● **Come procedere**: Estragga senza alcuna modifica, dal brano sull'inchiesta legata al crollo del ponte Morandi, il passo che comincia dalle parole contenenti "L’inchiesta bis era" e si chiude dopo "della A16 (Puglia).".

● **Brano di testo**:

------------------------

L’inchiesta bis era partita dopo il crollo del ponte Morandi, avvenuto il 14 agosto 2018, e aveva portato all’iscrizione nel registro degli indagati di 15 persone tra dirigenti e tecnici di Aspi e Spea. I tre arresti domiciliari e le sei misure interdittive riguardano presunti falsi report sui viadotti Pecetti della A26 (Liguria) e Paolillo della A16 (Puglia).

I DETTAGLI

I militari del I gruppo della Guardia di finanza di Genova, coordinati dalla procura del capoluogo ligure, hanno eseguito una ordinanza che comprende nove misure cautelari nei confronti di dirigenti e tecnici di Autostrade per l’Italia e Spea Engineering.

LA NOTA

Si tratta, si legge in una nota delle fiamme gialle, di tre arresti domiciliari e sei misure interdittive dal pubblico servizio e dal divieto temporaneo di esercitare attività professionali a favore di soggetti pubblici o privati, con contestuali perquisizioni negli uffici dei soggetti colpiti. L’attività scaturisce dall’inchiesta sul crollo del Ponte Morandi del 14 agosto 2018, nell’ambito della quale sono emersi “numerosi elementi indiziari in ordine ad una presunta attività di falso, relativa alle relazioni concernenti le condizioni e le criticità di ulteriori viadotti autostradali, per le quali la procura di Genova ha aperto un nuovo procedimento penale, nei confronti di dirigenti e tecnici appartenenti ad Autostrade per l’Italia e Spea Engineering”.

------------------------

● **Voci fornite**:
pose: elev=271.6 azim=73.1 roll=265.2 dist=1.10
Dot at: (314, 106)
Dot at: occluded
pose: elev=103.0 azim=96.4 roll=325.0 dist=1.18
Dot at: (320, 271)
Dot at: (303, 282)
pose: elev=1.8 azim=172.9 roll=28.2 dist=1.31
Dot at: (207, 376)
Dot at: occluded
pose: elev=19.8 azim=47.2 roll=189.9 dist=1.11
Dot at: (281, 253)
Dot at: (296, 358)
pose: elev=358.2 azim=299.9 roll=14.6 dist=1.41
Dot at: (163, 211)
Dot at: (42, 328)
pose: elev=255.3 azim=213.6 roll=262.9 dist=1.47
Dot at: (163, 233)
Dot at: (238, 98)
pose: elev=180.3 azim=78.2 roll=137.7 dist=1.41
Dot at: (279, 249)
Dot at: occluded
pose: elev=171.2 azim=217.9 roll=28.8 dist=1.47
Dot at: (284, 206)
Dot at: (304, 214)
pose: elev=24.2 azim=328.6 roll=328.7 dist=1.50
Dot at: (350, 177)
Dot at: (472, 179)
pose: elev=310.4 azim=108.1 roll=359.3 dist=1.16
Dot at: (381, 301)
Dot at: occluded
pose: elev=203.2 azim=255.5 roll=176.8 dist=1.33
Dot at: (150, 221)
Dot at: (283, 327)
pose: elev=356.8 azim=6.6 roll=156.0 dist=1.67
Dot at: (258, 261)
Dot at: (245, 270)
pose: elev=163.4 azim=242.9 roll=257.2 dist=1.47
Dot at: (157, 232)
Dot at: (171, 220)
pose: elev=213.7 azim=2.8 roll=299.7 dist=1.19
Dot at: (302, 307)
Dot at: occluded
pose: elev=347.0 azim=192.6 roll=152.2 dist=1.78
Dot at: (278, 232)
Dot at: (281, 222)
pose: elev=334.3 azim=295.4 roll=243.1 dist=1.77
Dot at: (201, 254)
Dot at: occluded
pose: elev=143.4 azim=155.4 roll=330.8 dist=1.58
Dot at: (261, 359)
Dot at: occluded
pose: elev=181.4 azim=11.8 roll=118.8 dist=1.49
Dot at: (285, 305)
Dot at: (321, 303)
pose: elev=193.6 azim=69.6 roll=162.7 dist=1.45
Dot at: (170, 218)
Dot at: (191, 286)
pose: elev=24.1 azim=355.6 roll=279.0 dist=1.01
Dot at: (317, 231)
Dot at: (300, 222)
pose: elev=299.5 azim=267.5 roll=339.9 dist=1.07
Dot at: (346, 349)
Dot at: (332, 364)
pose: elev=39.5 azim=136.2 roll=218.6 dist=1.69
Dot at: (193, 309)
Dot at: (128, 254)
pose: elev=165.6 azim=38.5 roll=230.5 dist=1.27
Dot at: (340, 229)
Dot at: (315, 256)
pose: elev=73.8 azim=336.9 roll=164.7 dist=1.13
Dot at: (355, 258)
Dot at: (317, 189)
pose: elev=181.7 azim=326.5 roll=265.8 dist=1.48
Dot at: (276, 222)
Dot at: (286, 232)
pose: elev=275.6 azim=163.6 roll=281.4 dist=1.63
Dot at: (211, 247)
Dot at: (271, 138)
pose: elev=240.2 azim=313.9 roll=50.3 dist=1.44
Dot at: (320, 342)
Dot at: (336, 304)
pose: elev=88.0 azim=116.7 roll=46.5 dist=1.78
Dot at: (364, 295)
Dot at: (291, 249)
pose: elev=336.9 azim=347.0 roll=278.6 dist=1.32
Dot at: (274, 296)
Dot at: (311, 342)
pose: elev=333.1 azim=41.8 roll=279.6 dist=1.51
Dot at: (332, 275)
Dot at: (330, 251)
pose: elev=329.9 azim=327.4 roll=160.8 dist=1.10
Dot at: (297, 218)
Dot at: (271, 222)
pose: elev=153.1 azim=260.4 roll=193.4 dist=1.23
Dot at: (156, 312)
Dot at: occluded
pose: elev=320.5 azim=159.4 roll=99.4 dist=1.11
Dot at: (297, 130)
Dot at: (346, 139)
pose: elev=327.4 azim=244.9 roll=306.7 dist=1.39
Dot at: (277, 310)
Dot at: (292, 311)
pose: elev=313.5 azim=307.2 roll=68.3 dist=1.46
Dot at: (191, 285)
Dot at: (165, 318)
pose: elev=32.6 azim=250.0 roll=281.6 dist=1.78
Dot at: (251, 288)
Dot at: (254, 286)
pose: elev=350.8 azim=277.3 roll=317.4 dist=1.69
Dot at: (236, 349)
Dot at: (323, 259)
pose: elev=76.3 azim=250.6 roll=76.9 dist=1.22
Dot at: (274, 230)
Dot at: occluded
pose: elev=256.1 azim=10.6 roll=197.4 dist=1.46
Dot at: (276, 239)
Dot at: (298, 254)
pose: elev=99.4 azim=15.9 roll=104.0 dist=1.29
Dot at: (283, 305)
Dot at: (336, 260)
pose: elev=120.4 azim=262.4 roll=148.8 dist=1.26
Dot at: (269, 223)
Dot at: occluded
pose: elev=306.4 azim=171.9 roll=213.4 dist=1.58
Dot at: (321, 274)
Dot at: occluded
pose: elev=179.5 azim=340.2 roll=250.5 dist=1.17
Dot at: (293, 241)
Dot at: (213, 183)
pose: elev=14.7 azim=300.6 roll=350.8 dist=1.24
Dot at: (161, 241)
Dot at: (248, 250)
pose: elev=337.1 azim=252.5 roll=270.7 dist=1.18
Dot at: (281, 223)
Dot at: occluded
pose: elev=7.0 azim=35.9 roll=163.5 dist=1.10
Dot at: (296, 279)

------------------------

● **Risposta**:
L’inchiesta bis era partita dopo il crollo del ponte Morandi, avvenuto il 14 agosto 2018, e aveva portato all’iscrizione nel registro degli indagati di 15 persone tra dirigenti e tecnici di Aspi e Spea. I tre arresti domiciliari e le sei misure interdittive riguardano presunti falsi report sui viadotti Pecetti della A26 (Liguria) e Paolillo della A16 (Puglia).